Member of the Virginia Senate from the 40th district
- In office January 8, 1992 – January 11, 2012
- Preceded by: Jack Kennedy
- Succeeded by: Bill Carrico

Member of the Virginia Senate from the 39th district
- In office January 13, 1988 – January 8, 1992
- Preceded by: James P. Jones
- Succeeded by: Madison Marye

Personal details
- Born: William Creed Wampler Jr. September 9, 1959 (age 66) Bristol, Tennessee, U.S.
- Party: Republican
- Spouse: Mary Baker Thurmond
- Children: 2, including Will
- Parent: William C. Wampler (father);
- Alma mater: University of Tennessee
- Occupation: Insurance

Military service
- Allegiance: United States
- Branch/service: United States Army
- Years of service: 1981–1984 (Active) 1984–2002 (Reserve)
- Rank: Colonel
- Unit: U.S. Army Reserve

= William C. Wampler Jr. =

American politician (born 1959)

William Creed Wampler Jr. (born September 9, 1959) is an American politician. A Republican, he was a member of the Senate of Virginia from 1988 to 2011. He represented the 40th district in the southwest corner of the state, which included Dickenson, Lee, Scott and Wise Counties and parts of Washington County, along with the cities of Bristol and Norton.

==Early and family life==
Wampler was a child of former U.S. Representative William Creed Wampler Sr. and his first wife, Mary Elizabeth Wampler. He was educated in the local public schools, then at the University of Tennessee across the state line. Wampler received a B.A. degree in political science (as had his father from Virginia Tech years earlier) and joined the U.S. Army reserves, where he rose to the rank of Major in the 80th Branch (ARMOR).

==Career==
Senator Wampler sells insurance and is active in his local Episcopal Church, as well as the Jaycees and the Appalachian Independence Center.
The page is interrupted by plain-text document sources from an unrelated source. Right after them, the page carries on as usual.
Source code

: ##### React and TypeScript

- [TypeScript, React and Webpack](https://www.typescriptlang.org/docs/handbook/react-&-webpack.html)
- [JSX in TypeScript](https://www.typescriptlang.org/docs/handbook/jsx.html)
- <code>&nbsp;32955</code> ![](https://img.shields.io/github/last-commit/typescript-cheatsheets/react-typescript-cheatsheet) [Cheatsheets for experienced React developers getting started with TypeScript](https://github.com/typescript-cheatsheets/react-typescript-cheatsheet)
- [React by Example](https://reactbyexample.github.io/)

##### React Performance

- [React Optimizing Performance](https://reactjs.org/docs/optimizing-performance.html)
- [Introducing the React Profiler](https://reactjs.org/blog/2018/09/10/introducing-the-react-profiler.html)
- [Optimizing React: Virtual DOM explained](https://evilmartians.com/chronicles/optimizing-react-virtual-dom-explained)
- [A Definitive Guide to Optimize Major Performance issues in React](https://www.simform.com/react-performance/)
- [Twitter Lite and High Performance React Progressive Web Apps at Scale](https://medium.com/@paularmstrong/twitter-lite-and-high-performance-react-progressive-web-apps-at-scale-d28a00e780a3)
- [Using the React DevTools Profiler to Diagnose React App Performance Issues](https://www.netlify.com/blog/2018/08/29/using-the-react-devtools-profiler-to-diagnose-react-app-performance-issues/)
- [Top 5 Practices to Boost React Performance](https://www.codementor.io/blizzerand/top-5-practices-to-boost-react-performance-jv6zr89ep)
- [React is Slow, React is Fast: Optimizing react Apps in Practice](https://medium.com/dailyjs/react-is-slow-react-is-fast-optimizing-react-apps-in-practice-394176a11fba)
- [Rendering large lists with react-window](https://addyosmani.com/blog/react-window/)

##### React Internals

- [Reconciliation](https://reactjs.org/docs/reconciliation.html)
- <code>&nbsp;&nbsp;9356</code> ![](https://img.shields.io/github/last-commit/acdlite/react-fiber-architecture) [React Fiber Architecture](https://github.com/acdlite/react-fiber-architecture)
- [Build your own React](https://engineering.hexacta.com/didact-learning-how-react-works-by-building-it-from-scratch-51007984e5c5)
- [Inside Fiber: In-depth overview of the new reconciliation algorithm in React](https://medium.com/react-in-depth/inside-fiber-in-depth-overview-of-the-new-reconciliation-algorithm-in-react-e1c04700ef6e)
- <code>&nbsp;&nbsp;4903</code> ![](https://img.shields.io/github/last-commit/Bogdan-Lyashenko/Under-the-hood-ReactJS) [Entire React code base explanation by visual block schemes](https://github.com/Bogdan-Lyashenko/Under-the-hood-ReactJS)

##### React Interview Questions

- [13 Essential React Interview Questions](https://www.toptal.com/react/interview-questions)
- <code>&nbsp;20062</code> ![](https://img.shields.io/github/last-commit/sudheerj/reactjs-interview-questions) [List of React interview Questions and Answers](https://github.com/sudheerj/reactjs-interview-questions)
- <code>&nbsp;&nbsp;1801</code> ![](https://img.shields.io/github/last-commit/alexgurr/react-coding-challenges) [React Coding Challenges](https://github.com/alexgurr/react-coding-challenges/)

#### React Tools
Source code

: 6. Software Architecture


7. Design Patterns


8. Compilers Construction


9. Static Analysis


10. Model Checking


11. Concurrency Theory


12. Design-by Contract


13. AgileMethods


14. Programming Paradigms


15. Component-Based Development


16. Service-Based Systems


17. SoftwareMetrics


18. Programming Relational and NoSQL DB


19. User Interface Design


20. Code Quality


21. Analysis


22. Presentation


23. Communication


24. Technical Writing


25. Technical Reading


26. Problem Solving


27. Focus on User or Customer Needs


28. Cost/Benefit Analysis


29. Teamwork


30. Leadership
Wampler was elected to the Virginia Senate to represent his native Bristol and adjacent counties in 1987. The district was numbered the 39th Senatorial district. It was renumbered as the 40th before the 1991 election. He defeated Democrat J. Jack Kennedy Jr. in 1991 by winning 52% of the vote, and ran unopposed for re-election in 1995, 1999, 2003 and 2007 before announcing that he would not seek re-election in 2011. Before retiring from the Virginia Senate, Wampler often served on the Senate Finance Committee and on the Budget Conference Committee.

He has also served on the Executive Committee of the Tobacco Indemnification and Community Revitalization Commission. He was succeeded in the Senate by Republican Charles William Carrico.

Wampler's father, William C. Wampler Sr., was a member of the United States House of Representatives. His son, Will Wampler III, was elected to the Virginia House of Delegates in 2019.